**Ausgewählter Abschnitt**
►
Dem Denkmalschutz zum Trotz wird die East Side Gallery immer löchriger und immer mehr verbaut. Hauptgrund dafür ist, dass Privatinteresse über Gemeingut und Gesetz gestellt wird. Für die Erhaltung des längsten Mauerstücks, das 1990 von 118 Künstlern aus 21 Ländern bemalt wurde, setzen sich Menschen im In- und Ausland ein.

Christine Mclean, Mitbegründerin der East Side Gallery, zusammen mit Jordi Pérez und Thomas Rojahn haben mehr als die Rettung im Sinn. Die East Side Gallery soll ein lebendiges Denkmal der Freude werden. Im Weltrestaurant in Kreuzberg erklären mir die drei ihr Vorhaben und ihre Beweggründe.

Jordi Pérez: Als Initiative Bündnis East Side Gallery retten! sind wir gegen die Bebauung und wollen das Gelände so erhalten. Einige Monate lang hatten wir einen Infocaravan dort stehen. Wir haben oft darüber geredet, was uns dahinzieht und was die Mauer für uns bedeutet. Dabei kam das Gespräch oft auf den Roman „Geteilter Himmel“ von Christa Wolf, dessen Titel für mich eher eine Plattitüde war. Bis ich einmal an eine Stelle kam, die in mir den Eindruck erweckte, dass die alte Berliner Mauer noch geschlossen sei. An dieser besonderen Stelle konnte man weder den Anfang noch das Ende der Galerie sehen. Dann habe ich hochgesehen und es hat klick gemacht. Plötzlich konnte ich ihn sehen, den geteilten Himmel. Ich sah das Blau und diese krasse Mauer. Darum ist uns die freie Sicht so wichtig. Genau dort, wo ich diese Erfahrung hatte, steht jetzt ein Hochhaus. Diese Erfahrung ist einfach nicht mehr möglich.
◄
**Gezeigte Informationen**
►
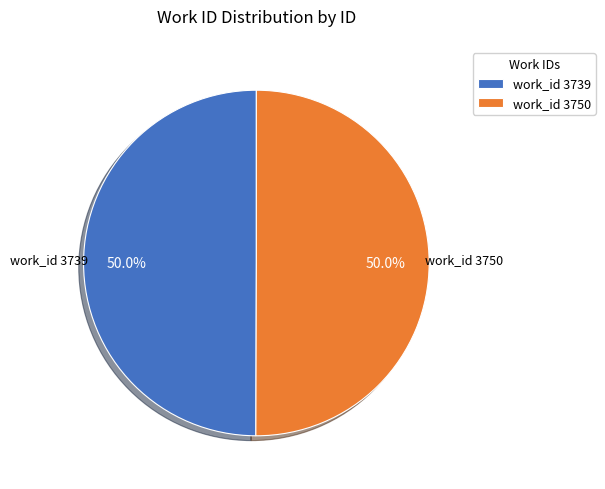

What is the ratio of the value at work_id 3750 to the value at work_id 3739?

1.0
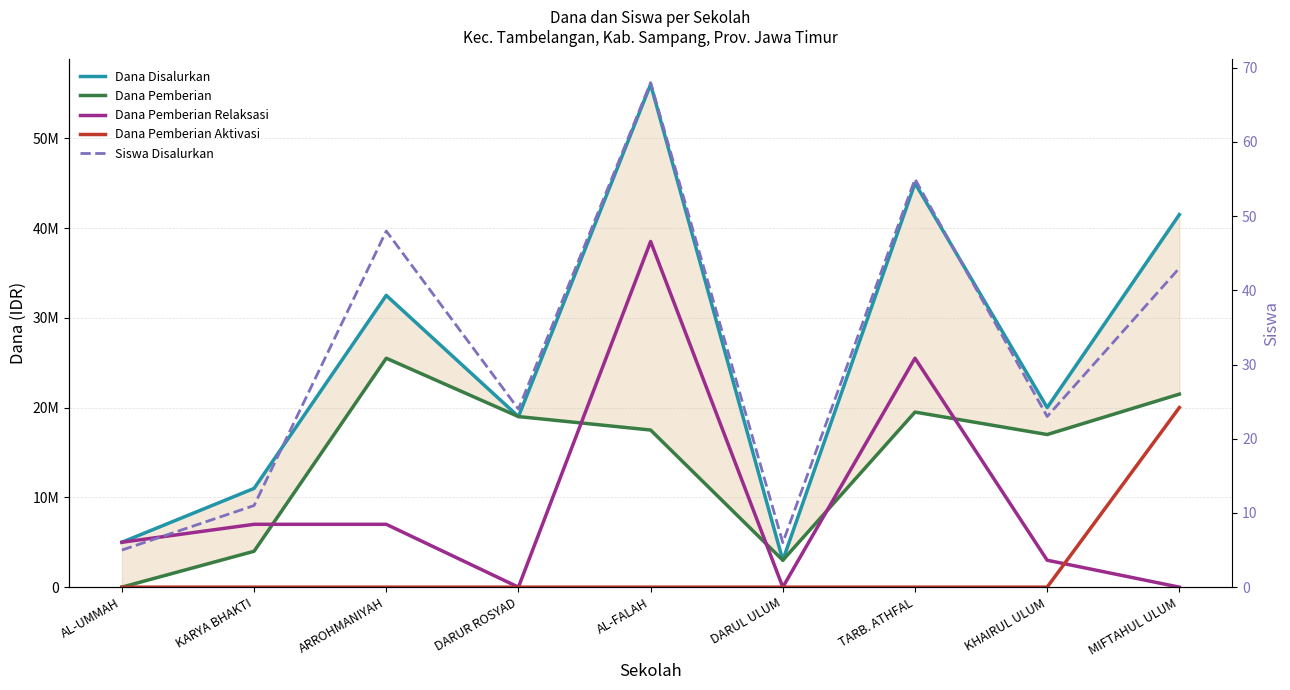

Where is the first local minimum for Dana Pemberian?

DARUL ULUM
◄
**Arbeitsauftrag**
Schreibe den ausgewählten Abschnitt von „Dem Denkmalschutz zum“ bis „und Ausland ein.“ ab und ersetze dabei bitte „Künstlern“ durch „Malern“. Die Auflistung ist eigenständiges Material und hat mit dem ausgewählten Abschnitt nichts zu tun.

**Lösung**
Dem Denkmalschutz zum Trotz wird die East Side Gallery immer löchriger und immer mehr verbaut. Hauptgrund dafür ist, dass Privatinteresse über Gemeingut und Gesetz gestellt wird. Für die Erhaltung des längsten Mauerstücks, das 1990 von 118 Malern aus 21 Ländern bemalt wurde, setzen sich Menschen im In- und Ausland ein.